[Task statement]
Pull out each line of the data that includes the word "script".

Records contained in a dataset:
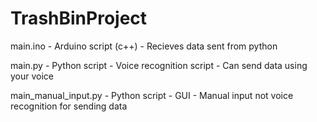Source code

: # TrashBinProject

main.ino
	- Arduino script (c++)
	- Recieves data sent from python

main.py
	- Python script
	- Voice recognition script
	- Can send data using your voice

main_manual_input.py
	- Python script
	- GUI 
	- Manual input not voice recognition for sending data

[Task result]
	- Arduino script (c++)
	- Python script
	- Voice recognition script
	- Python script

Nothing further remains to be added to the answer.